ESERCIZI SCRITTI:
1. Ricopia senza modifiche il passo del brano su Gramsci e la storicità delle scienze che comincia con le parole "Esiste dunque una" e termina dopo le parole "e Presente, p.".
2. Elenca tutti i riferimenti bibliografici indicati tra parentesi nel brano su Gramsci e la storicità delle scienze.
3. Secondo il brano su Gramsci e la storicità delle scienze, qual è il secondo punto cruciale fissato da Gramsci?

ESTRATTO DELLA PAGINA:
◆ ◆ ◆ ◆ ◆

Il secondo punto cruciale fissato da Gramsci è quello della
chiarificazione della storicità delle scienze. Può avvenire «che una
ricerca sia “scienza” in un certo periodo storico e non in un altro:
infatti altro pregiudizio è che se una ricerca è “scienza” avrebbe
potuto esserlo sempre e sempre lo sarà » (M. S., p. 261).
Queste considerazioni non solo pongono in chiare prospettive l’origine
storica delle varie scienze tradizionali, ma soprattutto indicano la
possibilità del continuo crearsi di nuove scienze che in parte si
collocano accanto alle precedenti, in parte le assorbono esaurendole.
E quali i caratteri di una nuova scienza? «Una scienza nuova raggiunge
la prova della sua efficienza e vitalità feconda… quando risolve con i
propri mezzi le quistioni vitali… o dimostra perentoriamente che tali
quistioni sono falsi problemi» (M. S., p. 130).
Esiste dunque una possibile fine di temi che, portati innanzi per anche
lunghissimi periodi, si sono poi rivelati superflui o mistificati. La
ricerca cambia rotta, esce da vicoli ciechi, si riaggancia alla
realtà . Al continuo mutare dei fini, la scienza adegua i suoi
strumenti. Infatti «in realtà “scientifico” significa “razionale”, e
più precisamente “razionalmente conforme al fine” da raggiungere, cioè
di produrre il massimo col minimo sforzo, di ottenere il massimo di
efficienza economica, ecc., razionalmente scegliendo e fissando tutte
le operazioni e gli atti che conducono al fine» (Passato e Presente, p.
163). La scienza, appunto perché strumentale all’uomo, è a sua volta
strumentale al fine, è il suo percorso, si identifica ad esso come
risultato, è, in questo senso operativo, la sua verità .
Come la scienza sperimentale non patisce difetto dalla impossibilità
di costituirsi anche come ontologia, cosi, come abbiamo accennato
sopra, una concezione ideologica non ha di fatto bisogno di provarsi
sulla scienza per sussistere ed essere feconda. Anche una ideologia può
godere di oggettività e di generalità nel campo sociale che
rappresenta, e la sua efficacia ne è la verifica. La sua
autosufficienza sembra dunque senz’altro possibile.
In particolare «la filosofia della prassi » emerge, a ragione, con
carattere di supremazia, potendo offrire, oltre che una sufficienza
specifica, anche una coerenza interna che ne prova la cor-rettezza
metodologica, precisamente denunciando la frattura storica presente
tanto nel campo strutturale che sovrastrutturale, spiegabile con i
conflitti di classe, e dichiarando apertamente il suo carattere storico
di gruppo, di parte della società .

◆ ◆ ◆ ◆ ◆

ESTRATTO DEI DATI:
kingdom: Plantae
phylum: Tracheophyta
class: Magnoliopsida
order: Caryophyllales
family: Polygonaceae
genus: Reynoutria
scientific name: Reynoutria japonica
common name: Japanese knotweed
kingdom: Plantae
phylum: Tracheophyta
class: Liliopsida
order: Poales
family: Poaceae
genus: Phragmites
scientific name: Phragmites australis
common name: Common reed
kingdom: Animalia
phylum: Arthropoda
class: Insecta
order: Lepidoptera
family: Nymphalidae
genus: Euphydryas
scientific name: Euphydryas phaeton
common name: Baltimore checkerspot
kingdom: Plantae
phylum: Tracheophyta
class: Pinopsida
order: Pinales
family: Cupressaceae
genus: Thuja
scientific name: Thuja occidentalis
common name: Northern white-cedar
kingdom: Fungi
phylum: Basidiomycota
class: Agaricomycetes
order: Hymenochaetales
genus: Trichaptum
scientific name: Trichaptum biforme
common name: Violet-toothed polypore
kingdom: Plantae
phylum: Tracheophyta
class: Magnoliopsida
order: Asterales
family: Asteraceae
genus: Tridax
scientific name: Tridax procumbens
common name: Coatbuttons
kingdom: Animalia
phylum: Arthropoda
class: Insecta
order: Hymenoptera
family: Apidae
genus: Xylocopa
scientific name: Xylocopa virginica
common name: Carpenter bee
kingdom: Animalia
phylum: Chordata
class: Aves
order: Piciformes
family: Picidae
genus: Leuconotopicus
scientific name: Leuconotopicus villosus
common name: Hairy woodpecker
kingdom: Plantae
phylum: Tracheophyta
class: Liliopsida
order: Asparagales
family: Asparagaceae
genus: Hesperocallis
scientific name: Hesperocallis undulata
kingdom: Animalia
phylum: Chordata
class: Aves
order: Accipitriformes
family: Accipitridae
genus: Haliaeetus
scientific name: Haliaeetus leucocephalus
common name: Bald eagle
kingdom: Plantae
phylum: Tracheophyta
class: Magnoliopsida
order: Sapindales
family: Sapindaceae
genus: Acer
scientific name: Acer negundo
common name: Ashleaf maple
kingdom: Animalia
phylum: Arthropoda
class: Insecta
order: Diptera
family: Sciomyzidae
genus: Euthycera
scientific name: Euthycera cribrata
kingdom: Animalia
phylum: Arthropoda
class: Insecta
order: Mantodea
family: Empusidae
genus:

◆ ◆ ◆ ◆ ◆

RISPOSTE ALL'ESERCIZIO:
1.
Esiste dunque una possibile fine di temi che, portati innanzi per anche
lunghissimi periodi, si sono poi rivelati superflui o mistificati. La
ricerca cambia rotta, esce da vicoli ciechi, si riaggancia alla
realtà . Al continuo mutare dei fini, la scienza adegua i suoi
strumenti. Infatti «in realtà “scientifico” significa “razionale”, e
più precisamente “razionalmente conforme al fine” da raggiungere, cioè
di produrre il massimo col minimo sforzo, di ottenere il massimo di
efficienza economica, ecc., razionalmente scegliendo e fissando tutte
le operazioni e gli atti che conducono al fine» (Passato e Presente, p.

2. M. S., p. 261; M. S., p. 130; Passato e Presente, p. 163

3. La chiarificazione della storicità delle scienze.